What you are asked to do:
From the data below, pick out every line that contains the word "production" and copy each of those lines.

================

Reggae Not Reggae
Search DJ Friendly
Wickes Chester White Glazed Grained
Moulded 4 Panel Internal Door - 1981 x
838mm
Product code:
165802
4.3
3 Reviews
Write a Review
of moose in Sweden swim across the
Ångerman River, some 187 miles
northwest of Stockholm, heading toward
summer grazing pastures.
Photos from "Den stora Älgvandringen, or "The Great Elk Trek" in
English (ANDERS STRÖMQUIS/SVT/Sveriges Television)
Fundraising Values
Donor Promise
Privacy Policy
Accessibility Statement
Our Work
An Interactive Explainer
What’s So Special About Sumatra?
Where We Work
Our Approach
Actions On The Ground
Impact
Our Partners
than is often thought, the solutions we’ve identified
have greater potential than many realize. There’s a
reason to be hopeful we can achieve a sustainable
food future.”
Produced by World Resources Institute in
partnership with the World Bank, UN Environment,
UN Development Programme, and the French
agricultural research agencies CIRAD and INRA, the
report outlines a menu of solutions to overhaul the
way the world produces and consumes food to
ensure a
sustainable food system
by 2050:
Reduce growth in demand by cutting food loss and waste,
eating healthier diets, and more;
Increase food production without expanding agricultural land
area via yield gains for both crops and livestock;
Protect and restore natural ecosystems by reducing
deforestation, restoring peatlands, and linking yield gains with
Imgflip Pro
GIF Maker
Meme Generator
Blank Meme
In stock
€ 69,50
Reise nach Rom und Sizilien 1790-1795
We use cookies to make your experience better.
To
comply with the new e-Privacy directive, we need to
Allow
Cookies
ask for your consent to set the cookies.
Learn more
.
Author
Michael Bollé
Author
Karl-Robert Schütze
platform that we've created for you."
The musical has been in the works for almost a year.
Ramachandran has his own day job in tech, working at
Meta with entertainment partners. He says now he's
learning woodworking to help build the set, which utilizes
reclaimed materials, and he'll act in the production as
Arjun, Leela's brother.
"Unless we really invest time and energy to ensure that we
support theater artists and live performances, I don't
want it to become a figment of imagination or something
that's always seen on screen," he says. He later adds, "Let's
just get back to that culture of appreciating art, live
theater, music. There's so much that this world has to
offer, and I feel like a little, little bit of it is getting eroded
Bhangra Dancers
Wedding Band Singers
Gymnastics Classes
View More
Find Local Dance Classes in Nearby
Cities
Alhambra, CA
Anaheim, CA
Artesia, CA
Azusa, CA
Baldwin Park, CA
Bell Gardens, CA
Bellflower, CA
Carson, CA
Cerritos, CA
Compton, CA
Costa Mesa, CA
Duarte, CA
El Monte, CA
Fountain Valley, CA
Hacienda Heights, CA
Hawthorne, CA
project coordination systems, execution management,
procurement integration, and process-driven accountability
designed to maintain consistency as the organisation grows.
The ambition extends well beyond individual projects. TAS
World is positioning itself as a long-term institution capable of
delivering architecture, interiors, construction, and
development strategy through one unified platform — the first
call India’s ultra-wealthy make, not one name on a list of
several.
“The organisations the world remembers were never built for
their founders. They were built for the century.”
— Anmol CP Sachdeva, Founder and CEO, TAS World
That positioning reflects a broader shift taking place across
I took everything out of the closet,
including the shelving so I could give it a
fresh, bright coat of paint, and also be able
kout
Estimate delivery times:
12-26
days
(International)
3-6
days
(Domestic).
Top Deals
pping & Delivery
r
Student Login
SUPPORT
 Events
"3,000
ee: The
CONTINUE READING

================

Result of this task:
Increase food production without expanding agricultural land
reclaimed materials, and he'll act in the production as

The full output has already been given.